_Extrait choisi_

┄┄┄┄┄┄┄┄┄┄┄┄┄┄┄┄┄┄┄┄

Le recueil  Coups de pilon,  dont est extrait « Le Renégat », a été écrit en 1956 par le Sénégalais David Diop. En digne élève de Léopold Sédar Senghor, il met sa plume au service de la dénonciation du colonialisme et se fait le chantre du concept de « négritude », inventé par Aimé Césaire. Mais loin d’incriminer seulement les Blancs, David Diop n’est pas tendre pour dénoncer le comportement indigne de ses frères déracinés. Dans son poème, « Le Renégat », comment l’auteur invite-t-il son peuple à modifier son  rapport au monde occidental ? Tout d’abord D. Diop peaufine le portrait d’un Africain expatrié afin de présenter le rapport de force instauré entre deux continents et deux cultures. Dans cette évocation, il n’hésite pas à afficher une position personnelle incisive et sarcastique.

David Diop qualifie négativement, d’emblée, par son titre le sujet de son poème : « le renégat » est un Africain qui a quitté sa terre pour l’Occident. En l’appelant de façon répétitive  « mon frère », l’auteur souligne leurs origines communes. Mais pour se prétendre « civilisé » (V.8), l’homme a renié sa terre  : « le soleil de (son) pays n’est plus qu’une ombre » (V.7). Par cette antithèse, Diop souligne que l’Afrique n’a plus d’existence réelle aux yeux du renégat. Ce dernier a même honte de ses origines puisque « la case de (sa) grand-mère » (V.9)  le « fait rougir » (V.10).

Ainsi qualifié, le renégat est décrit physiquement. Le portrait fonctionne par métonymies : dents, lunettes, front, épaules sont évoqués donnant l’impression d’un être quelque peu disloqué, sans profondeur. Diop  retient surtout les signes extérieurs de richesse d’un homme qui a réussi socialement en Occident : il  porte des « lunettes d’or » (V.2 ), un « smoking à revers de soie » (V.4)  Placés en fin de vers, ces détails sont mis en valeur à la pause de la rime.  Cette brillance se retrouve dans les dents, au  vers 1 ; le renégat mise tout sur l’apparence clinquante. Il fait le beau dans « les salons» (V.5), « piaillant et susurrant et plastronnant » (V.5). Cette énumération de participes présents  alourdie par la longueur des mots et l’assonance en « an » suggère le caractère gauche de cet homme qui se pavane dans un lieu où il trouve mal sa place. Le verbe « piailler » se connote péjorativement au bavardage inutile, creux et vain,  explicité par les  « mots sonores et vides » (V.11).

┄┄┄┄┄┄┄┄┄┄┄┄┄┄┄┄┄┄┄┄

_Données sources_
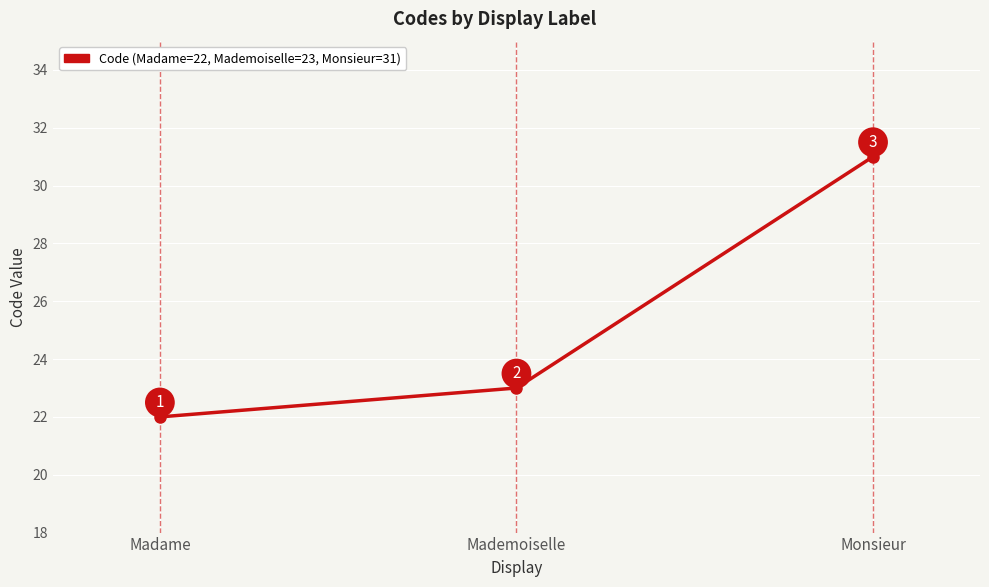

List the labels in order of value, largest first.

Monsieur, Mademoiselle, Madame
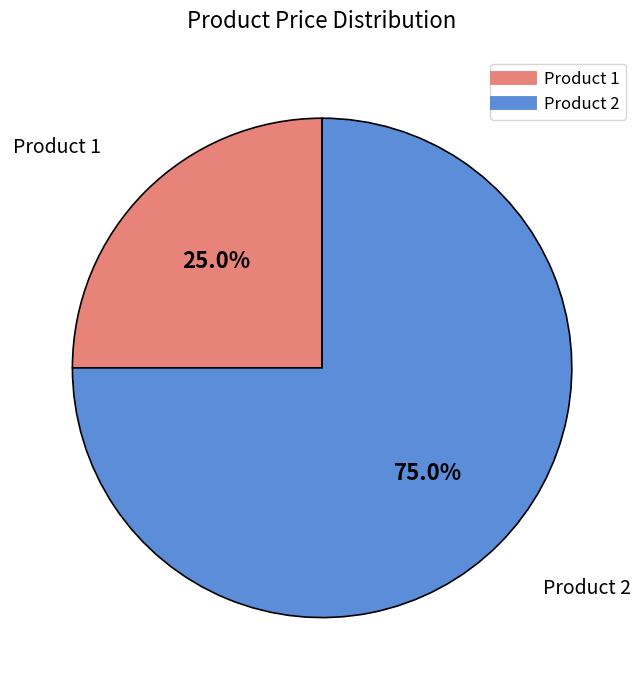

Is there a majority slice in this chart?

Yes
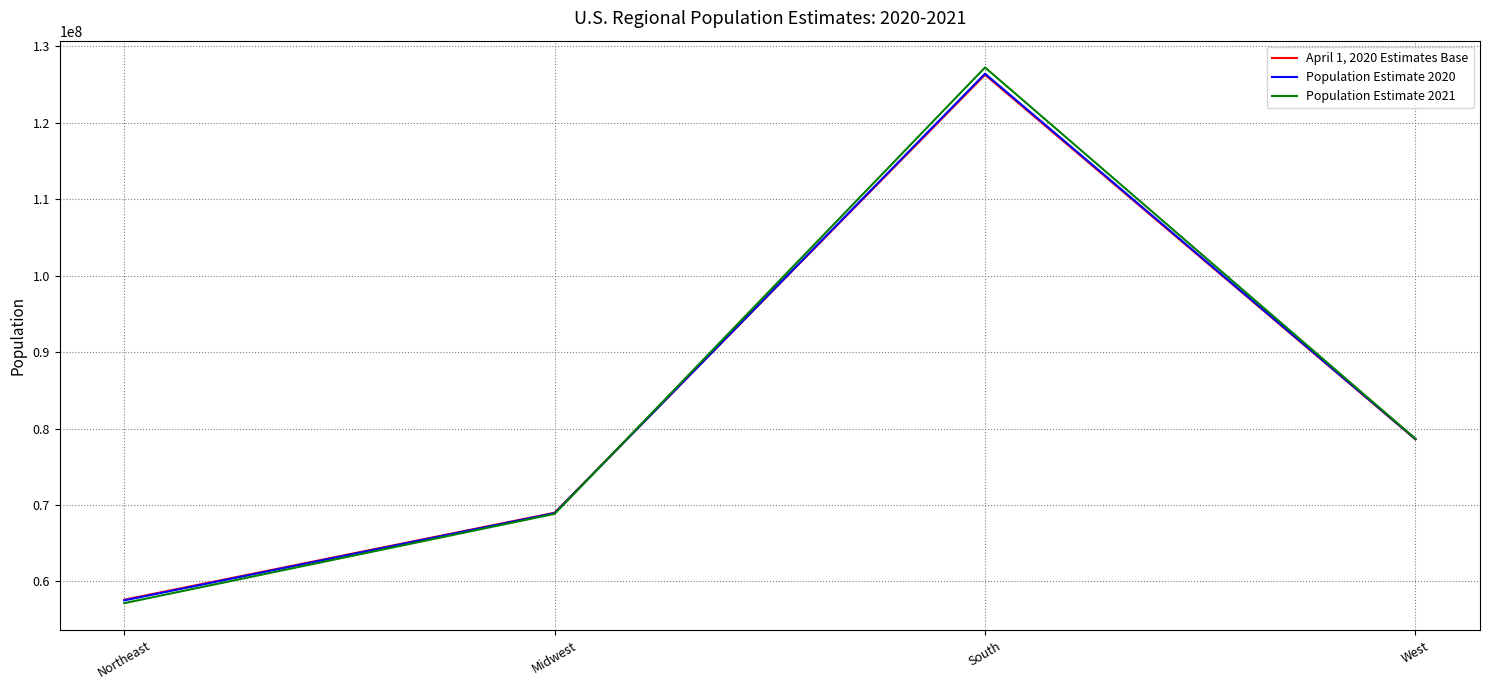

Rank the series at South from highest to lowest value.

Population Estimate 2021, Population Estimate 2020, April 1, 2020 Estimates Base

┄┄┄┄┄┄┄┄┄┄┄┄┄┄┄┄┄┄┄┄

_Travail à faire_
[1] Présentez les lignes des enregistrements ci-dessus sous forme de liste JSON de chaînes, une chaîne par ligne, sans les lignes vides. Laissez les images de côté.
[2] Poursuivez le commentaire du poème « Le Renégat » à partir de l'endroit où il s'arrête.

_Réponses par consigne_
[1]
[
  "List the labels in order of value, largest first.",
  "Monsieur, Mademoiselle, Madame",
  "Is there a majority slice in this chart?",
  "Yes",
  "Rank the series at South from highest to lowest value.",
  "Population Estimate 2021, Population Estimate 2020, April 1, 2020 Estimates Base"
]

[2]
Le Noir en Occident fait tout pour se fondre dans le décor, endossant un costume qui lui convient mal. Le terme « revers » (V.4) suggère  le revers de la médaille. A force de mimétisme, comme un singe savant, le renégat se dénature. L’auteur est ironique vis-à-vis de celui qui aspire à avoir un  « visage blanchi » (V.10),  et des yeux « bleus » (V.3), tout en continuant à servir aux Blancs la caricature du Noir qu’ils attendent. Les « dents qui brillent sous le compliment hypocrite » (V.1) évoquent parfaitement le sourire « Banania », symbole du  « bon nègre » des colonies. Le Noir croit aux mensonges des Blancs qui feignent de l’accepter.  A son tour, il leur  « susurr(e) » (V.5)  des paroles doucereuses pour leur plaire.

En perdant ainsi son âme, le renégat choisit une culture contre une autre.  Le poème les confronte.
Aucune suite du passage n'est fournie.